# I think i'm out



## twoteal (Jul 22, 2001)

Been contemplating quiting duck hunting for the last few years, just dont have the fun that I used too. I can't help wondering if I payed less attention to the fighting that goes on over season dates and everything else on web sites like these, if I might feel differently. I don't think the proposed dates are even that bad, you might think of it as breaking up with girl thats good but could be better.

I always figured whatever the dates where I would take it with a grin and not worry about it, but I find it harder to accept the older I get. I do love fall bass fishing so I think I will focus on the bronzebacks our state has to offer, do some squirel hunting with the boy cause its easy and skip buying the duck license this year. 

all you guys that are keepin on,....let them work and give 'em hell.


----------



## zep02 (Mar 29, 2007)

You'll be back at some point! We'll keep an eye out for ya! Safe and happy hunting adventures!


----------



## William H Bonney (Jan 14, 2003)

It's in my blood,, so I doubt I'll ever give it up... However, I do find myself making less and less hunts every year,, mostly because of the idiots in the marsh. I no longer hunt opening day, or the late 2 day...

Patternmaster chokes (making guys think 60 yard passing shots are the norm)

Top Fuel Dragster mud motors and airboats...

Clowns that set up 25 yards from ya...

It's just not very much fun anymore.


----------



## highcaliberconsecrator (Oct 16, 2009)

I will never quit. However I have quit certain spots due to dates and too much hunter participation. Many times I've had the feeling that the more I know the less I want to know. It sucks that you just have to roll with it and every year is different....but so is the weather from day to day and year to year. Part of the game.


----------



## honk/quack (Dec 18, 2009)

William H Bonney said:


> It's in my blood,, so I doubt I'll ever give it up... However, I do find myself making less and less hunts every year,, mostly because of the idiots in the marsh. I no longer hunt opening day, or the late 2 day...
> 
> Patternmaster chokes (making guys think 60 yard passing shots are the norm)
> 
> ...


I'm in somewhat agreement however you should not give up on a passion. I too stay away from the popular spots at popular times. Fortunately, being retired helps along with having a few local, private spots. I've been satisfied with a lower bird count and better hunting friends which usually creates a quality hunt.


----------



## Retiredducker (Oct 11, 2011)

+===+

• [Using the information]
A – Return the stretch of the duck hunting thread from "# I think i'm" through "could be better.", word for word.
B – Resume the duck hunting thread, picking up right after the last line shown.
You can set the records aside, since they play no part here.

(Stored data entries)
+===+

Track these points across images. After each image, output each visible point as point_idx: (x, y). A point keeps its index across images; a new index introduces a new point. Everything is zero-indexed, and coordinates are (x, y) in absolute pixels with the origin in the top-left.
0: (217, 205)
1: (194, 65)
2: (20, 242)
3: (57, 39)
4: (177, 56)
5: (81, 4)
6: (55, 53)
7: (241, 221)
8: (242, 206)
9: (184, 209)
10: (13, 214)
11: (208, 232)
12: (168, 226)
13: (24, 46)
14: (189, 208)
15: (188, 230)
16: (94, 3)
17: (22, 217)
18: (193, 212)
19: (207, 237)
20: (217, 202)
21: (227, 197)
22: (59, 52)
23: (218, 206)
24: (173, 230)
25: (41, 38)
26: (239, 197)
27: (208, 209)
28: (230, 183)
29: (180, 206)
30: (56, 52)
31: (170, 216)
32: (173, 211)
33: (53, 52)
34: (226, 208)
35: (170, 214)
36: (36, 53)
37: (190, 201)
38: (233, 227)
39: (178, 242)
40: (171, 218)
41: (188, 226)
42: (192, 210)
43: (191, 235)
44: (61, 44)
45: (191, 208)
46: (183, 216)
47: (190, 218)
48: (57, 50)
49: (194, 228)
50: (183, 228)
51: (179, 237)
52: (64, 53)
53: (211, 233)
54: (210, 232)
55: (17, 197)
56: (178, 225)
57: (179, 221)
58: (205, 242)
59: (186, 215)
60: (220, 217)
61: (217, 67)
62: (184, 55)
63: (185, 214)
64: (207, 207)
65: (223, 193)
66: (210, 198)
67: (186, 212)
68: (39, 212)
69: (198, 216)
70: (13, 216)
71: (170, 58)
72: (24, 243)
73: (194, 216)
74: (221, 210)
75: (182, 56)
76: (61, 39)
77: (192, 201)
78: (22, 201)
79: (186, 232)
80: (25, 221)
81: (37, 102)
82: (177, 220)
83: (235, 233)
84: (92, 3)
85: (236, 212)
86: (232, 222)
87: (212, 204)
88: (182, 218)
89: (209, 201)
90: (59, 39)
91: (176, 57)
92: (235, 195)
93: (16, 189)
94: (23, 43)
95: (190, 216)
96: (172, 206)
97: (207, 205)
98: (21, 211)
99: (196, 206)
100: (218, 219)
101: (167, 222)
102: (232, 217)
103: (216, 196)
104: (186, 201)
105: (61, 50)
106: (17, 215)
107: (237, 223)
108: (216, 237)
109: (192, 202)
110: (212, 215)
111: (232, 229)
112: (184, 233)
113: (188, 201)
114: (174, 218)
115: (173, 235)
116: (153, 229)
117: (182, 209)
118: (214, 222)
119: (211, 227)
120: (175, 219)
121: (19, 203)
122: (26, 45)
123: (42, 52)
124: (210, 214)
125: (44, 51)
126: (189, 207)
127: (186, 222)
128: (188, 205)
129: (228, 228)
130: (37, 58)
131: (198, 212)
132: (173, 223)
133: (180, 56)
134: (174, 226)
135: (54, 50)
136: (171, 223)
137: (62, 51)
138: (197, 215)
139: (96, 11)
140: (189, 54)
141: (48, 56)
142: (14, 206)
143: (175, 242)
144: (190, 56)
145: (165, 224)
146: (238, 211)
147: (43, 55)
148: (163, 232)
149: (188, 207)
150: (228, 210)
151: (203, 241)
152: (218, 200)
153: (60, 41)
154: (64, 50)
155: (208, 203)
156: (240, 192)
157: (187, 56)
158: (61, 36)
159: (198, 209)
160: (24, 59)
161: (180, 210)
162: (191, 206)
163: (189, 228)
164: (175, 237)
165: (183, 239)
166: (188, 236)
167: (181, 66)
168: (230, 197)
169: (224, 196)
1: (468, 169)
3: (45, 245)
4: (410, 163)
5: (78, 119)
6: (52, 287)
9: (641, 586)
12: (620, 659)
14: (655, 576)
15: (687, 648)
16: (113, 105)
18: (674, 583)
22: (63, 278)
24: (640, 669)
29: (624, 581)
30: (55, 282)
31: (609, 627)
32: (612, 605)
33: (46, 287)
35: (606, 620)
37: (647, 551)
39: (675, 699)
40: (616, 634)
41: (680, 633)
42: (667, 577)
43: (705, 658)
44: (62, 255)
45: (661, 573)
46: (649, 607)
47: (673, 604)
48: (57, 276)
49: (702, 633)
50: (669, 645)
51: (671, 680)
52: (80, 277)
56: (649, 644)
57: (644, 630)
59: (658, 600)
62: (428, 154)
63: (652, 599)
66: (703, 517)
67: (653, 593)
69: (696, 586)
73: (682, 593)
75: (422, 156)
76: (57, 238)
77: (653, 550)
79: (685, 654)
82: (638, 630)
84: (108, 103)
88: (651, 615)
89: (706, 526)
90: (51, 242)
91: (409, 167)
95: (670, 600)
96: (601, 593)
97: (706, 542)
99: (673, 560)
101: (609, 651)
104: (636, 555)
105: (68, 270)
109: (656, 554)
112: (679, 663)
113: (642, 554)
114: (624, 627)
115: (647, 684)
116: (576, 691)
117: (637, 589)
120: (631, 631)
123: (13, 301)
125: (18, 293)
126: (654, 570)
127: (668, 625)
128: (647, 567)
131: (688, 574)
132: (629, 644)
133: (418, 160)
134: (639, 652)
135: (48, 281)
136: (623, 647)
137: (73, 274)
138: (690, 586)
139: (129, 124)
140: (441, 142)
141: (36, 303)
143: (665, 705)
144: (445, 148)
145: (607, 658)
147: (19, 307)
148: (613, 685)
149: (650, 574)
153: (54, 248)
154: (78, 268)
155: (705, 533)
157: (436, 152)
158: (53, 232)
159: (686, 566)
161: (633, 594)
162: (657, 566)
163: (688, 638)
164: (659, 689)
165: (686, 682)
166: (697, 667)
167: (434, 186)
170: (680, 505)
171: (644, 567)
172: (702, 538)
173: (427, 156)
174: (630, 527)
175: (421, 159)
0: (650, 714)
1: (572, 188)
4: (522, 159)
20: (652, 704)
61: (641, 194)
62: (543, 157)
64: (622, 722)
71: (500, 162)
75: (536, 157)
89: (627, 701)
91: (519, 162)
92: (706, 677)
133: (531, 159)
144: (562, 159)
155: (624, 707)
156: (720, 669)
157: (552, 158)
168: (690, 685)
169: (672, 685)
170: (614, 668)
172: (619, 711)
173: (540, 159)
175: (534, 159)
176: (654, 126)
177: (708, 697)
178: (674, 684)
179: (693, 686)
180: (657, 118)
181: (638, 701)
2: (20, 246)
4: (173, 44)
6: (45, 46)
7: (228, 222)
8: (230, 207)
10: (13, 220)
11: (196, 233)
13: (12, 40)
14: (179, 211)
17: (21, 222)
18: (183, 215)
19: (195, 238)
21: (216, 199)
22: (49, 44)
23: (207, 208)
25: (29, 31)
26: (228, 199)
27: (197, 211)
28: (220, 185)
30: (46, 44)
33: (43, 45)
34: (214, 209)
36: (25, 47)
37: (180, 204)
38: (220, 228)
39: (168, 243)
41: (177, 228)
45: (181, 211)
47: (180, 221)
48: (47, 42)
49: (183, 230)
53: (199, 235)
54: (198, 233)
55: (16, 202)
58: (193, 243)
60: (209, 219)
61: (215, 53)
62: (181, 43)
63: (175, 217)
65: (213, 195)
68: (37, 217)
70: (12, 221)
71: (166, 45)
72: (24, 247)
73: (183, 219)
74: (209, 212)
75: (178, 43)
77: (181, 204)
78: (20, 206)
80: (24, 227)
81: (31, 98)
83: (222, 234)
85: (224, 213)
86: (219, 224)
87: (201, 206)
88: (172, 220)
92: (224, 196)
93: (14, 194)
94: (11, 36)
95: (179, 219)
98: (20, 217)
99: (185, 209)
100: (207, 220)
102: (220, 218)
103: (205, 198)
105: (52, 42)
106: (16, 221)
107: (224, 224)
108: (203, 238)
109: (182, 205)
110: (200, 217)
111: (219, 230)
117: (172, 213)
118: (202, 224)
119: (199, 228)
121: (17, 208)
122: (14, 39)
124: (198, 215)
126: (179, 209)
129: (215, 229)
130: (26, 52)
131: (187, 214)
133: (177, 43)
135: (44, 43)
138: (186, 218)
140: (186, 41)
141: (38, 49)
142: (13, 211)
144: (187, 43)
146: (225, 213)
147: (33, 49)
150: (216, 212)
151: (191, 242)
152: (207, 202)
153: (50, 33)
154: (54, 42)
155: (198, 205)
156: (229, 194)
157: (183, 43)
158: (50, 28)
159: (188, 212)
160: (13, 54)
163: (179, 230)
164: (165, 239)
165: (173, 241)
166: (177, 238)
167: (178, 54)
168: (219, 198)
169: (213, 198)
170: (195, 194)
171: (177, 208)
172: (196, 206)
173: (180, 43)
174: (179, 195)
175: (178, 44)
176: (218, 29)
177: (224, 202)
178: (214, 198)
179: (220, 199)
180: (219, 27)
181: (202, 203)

+===+

• [Numbered responses]
A –
# I think i'm out



## twoteal (Jul 22, 2001)

Been contemplating quiting duck hunting for the last few years, just dont have the fun that I used too. I can't help wondering if I payed less attention to the fighting that goes on over season dates and everything else on web sites like these, if I might feel differently. I don't think the proposed dates are even that bad, you might think of it as breaking up with girl thats good but could be better.

B –
I get similar feelings around June/July the past few years. At 66 now, can't deny it's a bit more work each year...the mud...lots of walk in hunts to small sloughs....degradation of habitat...I get to thinking that maybe I owe it to my wife to put more of my time, energy and assets into travel with her...places that we have not gotten to yet...however I have a grandson at 13 who needs me to teach him the trade, have a very well trained 2 yr old lab that deserves to be used...and I know as the mornings get cooler & colors start appearing I will have the same primal urges that have driven me all my life...hopefully the good Lord has a few plans left for me.


----------



## pikemaster789 (Aug 21, 2008)

I mean yes the dates can be important but at the end of the day dont let it bother you, you will get out either way. Guys kill ducks on the first, last, and every day in between season. The birds are there. Go out and enjoy yourself. Thats what hunting is about. Make the dates whatever they may, ill be out there. But heck if you enjoy fishing go for it. Or you can find a spot and fish with your gun at your side


----------



## cornfieldbill (Jun 6, 2009)

*Started at 12 years old .73 next click ,I have gave out a few time . But give up not going to happen , I hunted when you could only take 3 ducks a day we had no geese I hunted when you could take 10 ducks a day 2 goose . I don't care when it opens .All I care about is being there .I started hunting in 1952 yes there was a lot of duck .But we had no geese .Its now 2012 maybe 60 years from now you say to your self ,.(Dam thoes were the good old days) So I'm just saying enjoy what we have .I'm sure some day you will say (God just give me 1 more season )God Bless & Good luck *


----------



## goosehunter31 (Sep 22, 2009)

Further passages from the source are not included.